Abstract: Until mechanisms for true real-time network communications are deployed and pervasive, one must rely on adaptive, best- effort congestion control methods to provide acceptable levels of service for interactive, real-time multimedia applications on the Internet. In this talk I report on our experiences with a novel best-effort media scaling congestion control scheme that was implemented in an experimental version of the Intel ProShare videoconferencing system, and tested over the Internet. The media scaling scheme is unique in that it employs two-dimensional media scaling -- media streams are independently scaled in bit-rate and packet-rate dimensions. The goal of our study was to (1) empirically assess the performance improvement of two-dimensional media scaling over the simpler, and more commonly employed, one- dimensional scaling approaches (e.g., bit-rate scaling) and (2) to determine if it was possible to sustain (adaptive) ProShare conferences for a significant enough fraction of the time that two-dimensional scaling could be considered effective.

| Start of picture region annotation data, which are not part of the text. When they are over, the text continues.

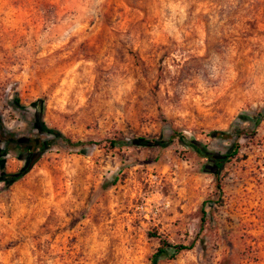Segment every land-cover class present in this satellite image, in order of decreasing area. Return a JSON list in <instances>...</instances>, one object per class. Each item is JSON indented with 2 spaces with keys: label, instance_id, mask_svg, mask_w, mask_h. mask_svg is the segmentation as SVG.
Instances as JSON below:
<instances>
[{
  "label": "rangeland",
  "instance_id": "1",
  "mask_svg": "<svg viewBox=\"0 0 264 264\" xmlns=\"http://www.w3.org/2000/svg\"><path fill=\"white\" fill-rule=\"evenodd\" d=\"M0 115V264H264V0H0Z\"/></svg>",
  "mask_w": 264,
  "mask_h": 264
},
{
  "label": "trees",
  "instance_id": "2",
  "mask_svg": "<svg viewBox=\"0 0 264 264\" xmlns=\"http://www.w3.org/2000/svg\"><path fill=\"white\" fill-rule=\"evenodd\" d=\"M14 106L15 107H22L18 98H15L14 100ZM35 128L40 133V135H48L53 136V138L56 141H61L65 143L67 146L75 147V146H81L84 145L82 142L74 143L69 137L65 136L62 132L56 129H50L46 126L43 114L42 112L37 113L36 120H35ZM180 135V134H175ZM212 136H220L227 138L226 133L224 132H213ZM175 138V137H173ZM182 143L184 142V137L180 138ZM143 141L145 144L149 147H162L166 148L169 146L171 141H158V140H151V141ZM54 140H48V139H42V138H32L29 140H21L16 137L15 134L9 132L6 130L2 117L0 115V163L1 165H4L6 157L9 155L11 151L18 153L20 156L25 154L22 159L26 161V164L23 168H21L19 171L15 173H7L3 172L0 175V184L4 183L6 187H11L15 183L19 182L32 168V166L35 163V160L44 152L47 151L52 147V143ZM125 142L122 141H112L111 142V148L116 149L118 146L122 147L125 146ZM185 145L191 147L196 152H198L202 157L208 158L212 166V173L215 175L217 181L218 176L220 174V168L222 167L220 162V165L214 166V163L216 164L219 159L221 158L219 155L210 152L206 149L203 144L197 140H190L188 143H185ZM217 188L221 190L220 182L217 183ZM206 212H204L205 214ZM190 246H184V245H171L165 240H161V247L157 250V252L153 256L152 264H157L158 261L161 258H167L169 260L175 259L176 256H178L180 253L186 250H190Z\"/></svg>",
  "mask_w": 264,
  "mask_h": 264
},
{
  "label": "flooded vegetation",
  "instance_id": "3",
  "mask_svg": "<svg viewBox=\"0 0 264 264\" xmlns=\"http://www.w3.org/2000/svg\"><path fill=\"white\" fill-rule=\"evenodd\" d=\"M221 161H222V159H219V161L216 164L214 163V166L216 167V165H220Z\"/></svg>",
  "mask_w": 264,
  "mask_h": 264
}]
</instances>
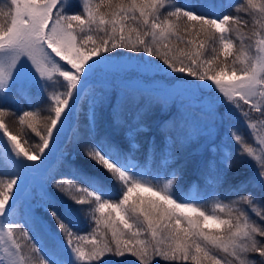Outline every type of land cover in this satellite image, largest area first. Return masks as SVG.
Instances as JSON below:
<instances>
[{
  "label": "snow or ice",
  "instance_id": "snow-or-ice-1",
  "mask_svg": "<svg viewBox=\"0 0 264 264\" xmlns=\"http://www.w3.org/2000/svg\"><path fill=\"white\" fill-rule=\"evenodd\" d=\"M97 104L110 110L103 124ZM153 113L172 127L141 147ZM200 132L208 143L196 152L208 147L209 159L190 151ZM237 155L251 172L232 179ZM53 158L67 174H53ZM189 168L211 183L174 187ZM5 176L0 264H264V0L0 4Z\"/></svg>",
  "mask_w": 264,
  "mask_h": 264
},
{
  "label": "rangeland",
  "instance_id": "rangeland-1",
  "mask_svg": "<svg viewBox=\"0 0 264 264\" xmlns=\"http://www.w3.org/2000/svg\"><path fill=\"white\" fill-rule=\"evenodd\" d=\"M69 2L70 3H76V0H69ZM75 10H78V9L74 8L73 11H75ZM103 86L104 85H101V87H103ZM142 87L150 88V87H154V86H152V85H143ZM146 95H153L154 96V95H163V94L162 93H160V94H157V93H146ZM83 105L87 107L86 119H80V121L82 123L86 124L87 117H88V102H85ZM109 111L110 110L107 108L106 105L97 104L96 112H97L98 123L103 124L104 122L107 121V119L109 117ZM163 115H164V113H153V115L150 117L148 123L145 126L146 127V131H145L144 134H142L140 136V139H139V142H141V147H143V141H145L147 138H150L152 136L159 137L160 135H162L164 133H167L171 129V127H172L171 120L166 121L160 127H158L157 124L155 123L156 121L162 120L163 119ZM232 122L241 131V123H244V122L239 118V116H235L233 118ZM247 130H249V129H247ZM223 131H224V129H221V133ZM70 132L71 131H69L66 134V141H65L64 144H62V148L63 149H65V147H68L69 145H71V143H69L67 141V137L72 135V133H70ZM242 133L244 134V132H242ZM14 134H18L22 141L25 140V139L27 140V137H25L24 135H20V134H22L20 131H17V133L14 132ZM33 139L34 140H33L32 143L28 142V144H25L24 146L28 147L29 144L34 146L35 143L38 142V138L35 137V135H34ZM207 143L208 142H207V138H206V133L205 132H200V133H196V134L193 135V143L190 146V151L195 154L193 156V159L200 160V159H209V158L212 157L213 154L211 153V151H210V149L208 147H205L203 149L202 153L196 152L197 148H200L202 145H207ZM55 172L56 171H54L53 174H55ZM62 173L63 174H67V170L65 172L58 171L57 175L59 176ZM7 178L8 177L5 176L4 179H7ZM210 183H211V180H206L204 177L200 176L199 173H197L194 170H192L191 168H189V169H187L186 173H182L181 174V180L178 181L177 185H174V187L179 186L183 190L187 191L189 189H193L194 190L197 187H207V185L210 184ZM47 190H48L49 193H51L53 195H54V191L57 192L59 195H61L58 191H56L55 188L50 189L49 185H48ZM40 200H41V196H40L39 191L38 190L33 191V193H32V203L33 204H39ZM207 206H208L209 209H211V206H212V201L211 200L208 201V205ZM35 212H36L37 215L44 216V214L41 211V208L39 206H37L35 208ZM132 260H135V258H132ZM160 264H163V262H160Z\"/></svg>",
  "mask_w": 264,
  "mask_h": 264
},
{
  "label": "trees",
  "instance_id": "trees-1",
  "mask_svg": "<svg viewBox=\"0 0 264 264\" xmlns=\"http://www.w3.org/2000/svg\"><path fill=\"white\" fill-rule=\"evenodd\" d=\"M3 3H6V1H5V0H0V4H3ZM82 110H83V109H82V107H81L80 112H79V115L82 114V113L84 112V111H82ZM40 115H41V116H46V115H47V111H45V110L41 111V112H40ZM79 115H78L79 126H80L81 129H83V128L85 127L86 124L82 123V122L79 120V119H80V116H79ZM10 119L13 120V122L11 121L12 123H10V125H8V126H10V128L13 130V132L17 133V131H20V132L22 133V134H20V135H24L25 137H27V141L30 142V143H32L33 140H34V139H33L34 135H33V133H31V130H30L29 128H27L26 126H21V125H19V123H18V121L15 119V117H13V116L10 115V114L7 115V116L5 117L6 122L10 121ZM16 130H17V131H16ZM64 151H65V156H68V153H70V152L72 151V146L69 145L68 147H65ZM138 151H139V150H138ZM80 159H81V160H86V158L83 157V156H81ZM235 160H238V159L235 158ZM52 166L56 169V172H55L54 175H56L57 178L59 177V176L57 175V172H58V171L65 172V171L67 170L66 165H65L64 163H60V162H58V161L56 160V158L53 159V161H52ZM235 167H236V168H239L240 171H239V173H238L236 176L231 177L232 179H239L240 176H243V175L249 174V173L251 172V169L246 168V167L242 168V167H238V166H236V165H235ZM62 174H63V173H62ZM0 178H3V179H4L5 177H0ZM49 188H50V189L53 188V187L51 186V184H49ZM56 191H57V190H56ZM52 195H53V194H52ZM53 196H54L55 198H57V199H59V198L61 197V195H59V194H58L57 192H55V191H54V195H53ZM42 202H43V201L40 200L39 204L42 203ZM40 208H41V211L43 212L45 218L48 219L49 222L51 223V218L47 216V214L44 212V210H43L42 207H40ZM93 227H94V224H93ZM131 259H132V258H131Z\"/></svg>",
  "mask_w": 264,
  "mask_h": 264
},
{
  "label": "bare ground",
  "instance_id": "bare-ground-1",
  "mask_svg": "<svg viewBox=\"0 0 264 264\" xmlns=\"http://www.w3.org/2000/svg\"><path fill=\"white\" fill-rule=\"evenodd\" d=\"M82 111H84L82 114H80L79 116H80V119H86V112H87V107L86 106H84V105H82ZM79 119V120H80ZM13 122V120H11L10 119V121H8L7 123H8V125H10V123H12ZM10 127V126H9ZM243 128V129H242ZM11 129V128H10ZM17 131V130H16ZM241 132H244V135L248 138V140H253V137H250V136H248V133H249V130H247L245 127H244V123H241ZM71 133V132H70ZM235 158H237L238 160H235ZM234 158V161H233V163H234V165H236V166H238V167H242V168H244V167H246V168H248L246 165H241L240 163H239V156L237 155L236 157ZM250 169V168H249Z\"/></svg>",
  "mask_w": 264,
  "mask_h": 264
}]
</instances>
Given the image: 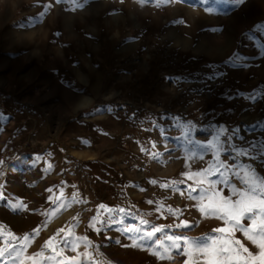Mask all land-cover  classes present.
<instances>
[{
  "label": "rangeland",
  "instance_id": "obj_1",
  "mask_svg": "<svg viewBox=\"0 0 264 264\" xmlns=\"http://www.w3.org/2000/svg\"><path fill=\"white\" fill-rule=\"evenodd\" d=\"M262 149L264 0H0V248L26 245L23 264H195L166 234L207 239L229 225L190 198L218 177L184 173L223 161L243 188L232 173L264 175ZM100 204L126 209L125 224L90 228L109 215ZM132 224L142 231H121ZM153 225L163 231L132 247ZM74 237L91 244L73 250Z\"/></svg>",
  "mask_w": 264,
  "mask_h": 264
},
{
  "label": "snow or ice",
  "instance_id": "obj_2",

With two-dimensional media scaling, we observed that high- quality ProShare conferences were sustainable nearly three times as often as with the unmodified system for conferences spanning up to 28 hops on the Internet. Moreover, when systems using one-dimensional and two-dimensional scaling were both able to sustain conferences, the two-dimensional scaling system always produced conferences with greater effective throughput and lower latency.
The study provides empirical evidence that two-dimensional media scaling can be used effectively to ameliorate the effects of congestion in the Internet and can significantly extend the usability of an interactive multimedia application on the Internet.